My last roadside wheel change was on the M1-M42 interchange on a wintry Friday night about 3 years ago. It was great fun. I then had to get home to Leeds on a spacesaver wheelbarrow tyre at 50mph. Rather dull, but great fuel economy. 45mpg from a Saab turbo, not bad.
 
Hard shoulders are dangerous enough places, without them also being running lanes right up until the moment somebody uses them.

Once travelling in a rail replacement bus northbound on the M1 near London, I saw a bit of congestion coming up ahead in the opposite carriageway. Lorry stopped in lane 1, and not far behind it, a body lying in the lane in a bit of a state. A few yards beyond that, a car, on jacks. My guess is the poor sod was changing a wheel on the offside, nearest the inside lane, and got dragged under the lorry by its slipstream. And this was on a proper hard shoulder.

Ever since that, I’d only ever attempt to change a near side wheel on a motorway, and then only in a proper refuge or shoulder, and with one eye on the traffic.

Removing hard shoulders is madness.
 
Be logical for once - if cameras were set to 70mph, and everyone, assuming no cruise control, stuck to 70mph, how many prosecutions would there be for 70.5, 71mph? How much data to sort? Or are people suggesting that anything below, say, 72mph would be ignored?

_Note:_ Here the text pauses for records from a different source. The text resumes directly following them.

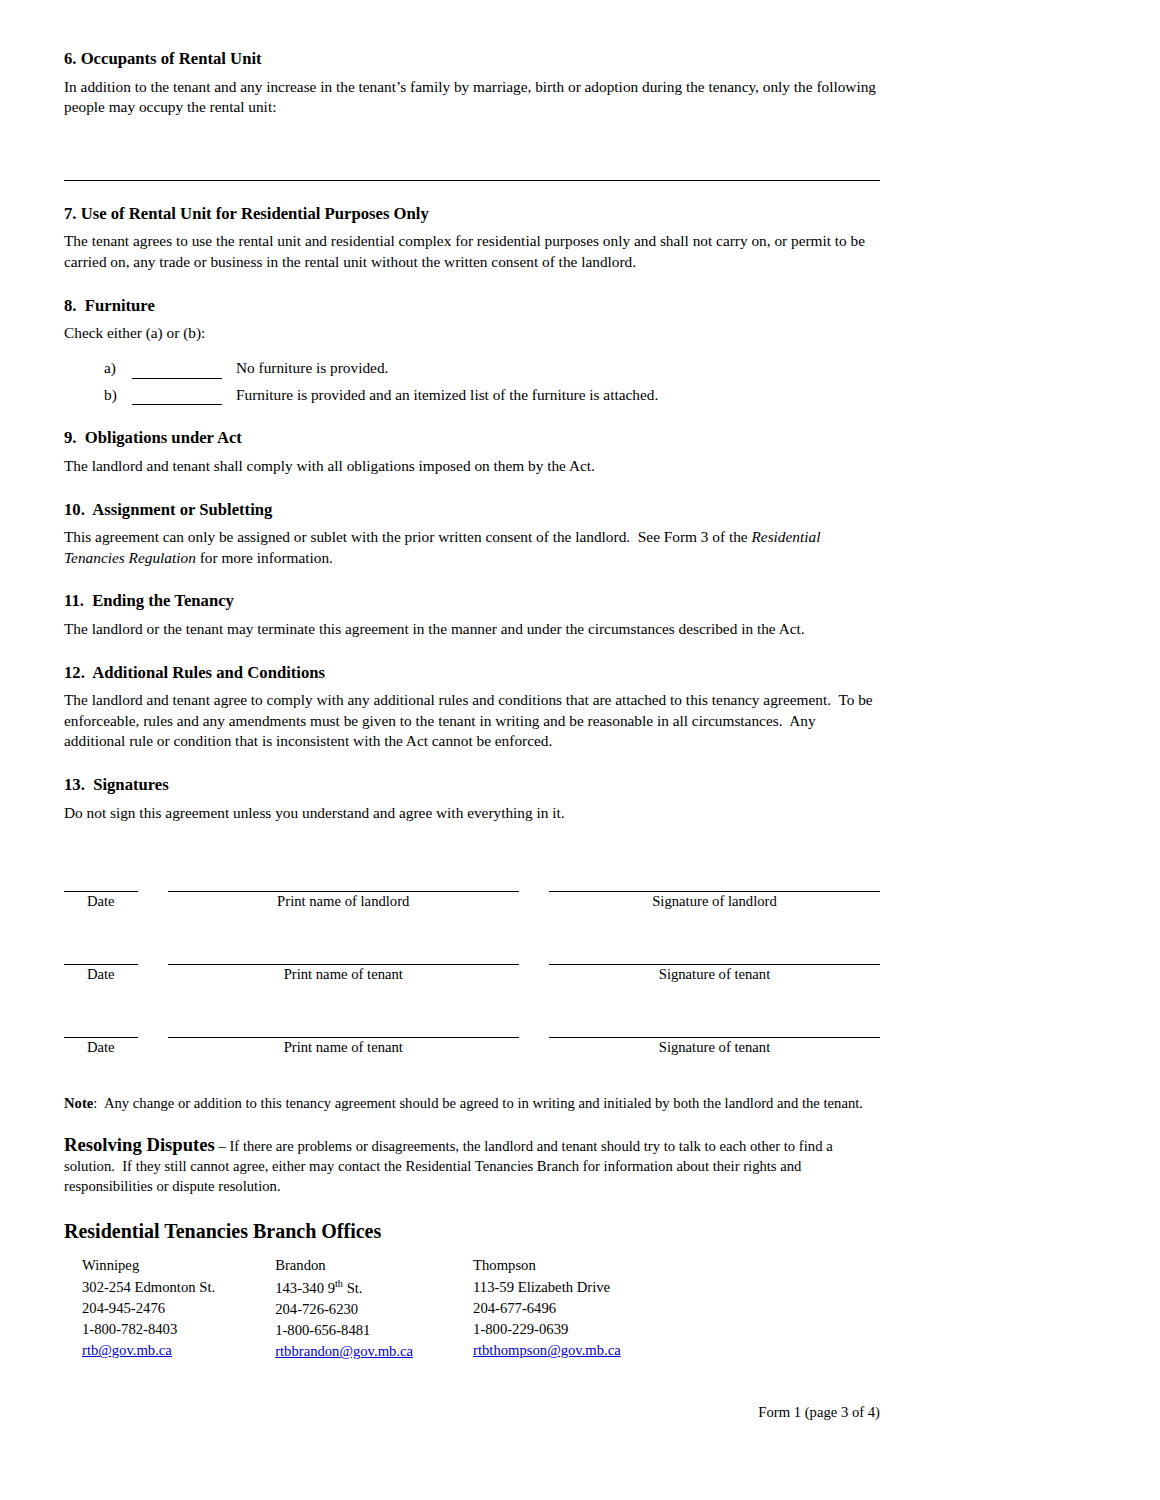6. Occupants of Rental Unit
In addition to the tenant and any increase in the tenant’s family by marriage, birth or adoption during the tenancy, only the following people may occupy the rental unit:
7. Use of Rental Unit for Residential Purposes Only
The tenant agrees to use the rental unit and residential complex for residential purposes only and shall not carry on, or permit to be carried on, any trade or business in the rental unit without the written consent of the landlord.
8. Furniture
Check either (a) or (b):
a) No furniture is provided.
b) Furniture is provided and an itemized list of the furniture is attached.
9. Obligations under Act
The landlord and tenant shall comply with all obligations imposed on them by the Act.
10. Assignment or Subletting
This agreement can only be assigned or sublet with the prior written consent of the landlord. See Form 3 of the Residential Tenancies Regulation for more information.
11. Ending the Tenancy
The landlord or the tenant may terminate this agreement in the manner and under the circumstances described in the Act.
12. Additional Rules and Conditions
The landlord and tenant agree to comply with any additional rules and conditions that are attached to this tenancy agreement. To be enforceable, rules and any amendments must be given to the tenant in writing and be reasonable in all circumstances. Any additional rule or condition that is inconsistent with the Act cannot be enforced.
13. Signatures
Do not sign this agreement unless you understand and agree with everything in it.
| Date | | Print name of landlord | | Signature of landlord |
| Date | | Print name of tenant | | Signature of tenant |
| Date | | Print name of tenant | | Signature of tenant |
Note: Any change or addition to this tenancy agreement should be agreed to in writing and initialed by both the landlord and the tenant.
Resolving Disputes – If there are problems or disagreements, the landlord and tenant should try to talk to each other to find a solution. If they still cannot agree, either may contact the Residential Tenancies Branch for information about their rights and responsibilities or dispute resolution.
Residential Tenancies Branch Offices
| Winnipeg 302-254 Edmonton St. 204-945-2476 1-800-782-8403 rtb@gov.mb.ca | Brandon 143-340 9 th St. 204-726-6230 1-800-656-8481 rtbbrandon@gov.mb.ca | Thompson 113-59 Elizabeth Drive 204-677-6496 1-800-229-0639 rtbthompson@gov.mb.ca |
Form 1 (page 3 of 4)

This isn’t the case, as it’s not legally enforceable. This is due, for one thing, to the latitude allowed around % error of speedos on both manufacture, and subsequent testing.

I’m not for smart motorways btw. It’s bad enough working on a motorway with a hard shoulder, never mind one without.
 
This isn’t the case, as it’s not legally enforceable. This is due, for one thing, to the latitude allowed around % error of speedos on both manufacture, and subsequent testing.

Wrong.
Not least, as I said, because speedometers cannot have a negative error, they must all give an absolutely accurate or high reading. In practice that means high.
If you want contact details for my ex, the legal person in the CPS, I can let you have them and she'll tell you the same.

In practice prosecution for less than a few miles an hour above limit is never going to happen. In part, hence the 10% high setting of speed cameras, to stop every-day petty nonsense detections.
 
Vinny - this is a play on words you have seized upon. "absolutely accurate or high reading", you said. This is what I'm getting at, and perhaps should have clarified as Such. A high reading on a speedometer is still an allowable error/lattitude, and by its very nature introduces a percentage error/lattitude.

It becomes especially relevant in AIM investigations what this kind of error/lattitude is taken into account when speed is a factor in the collision.

Legal levels for prosecution have considered this for at least the last 35 years, as your CPS ex will conform. I have applied force guidelines of 10% +2 for all speeds.
 
Smart motorways require smart drivers. And that’s where it fails.

Yes and you have to love the techy or modern sounding ‘smart’ being used when removing a safety measure. The possibilities for removing costly safety measures are endless.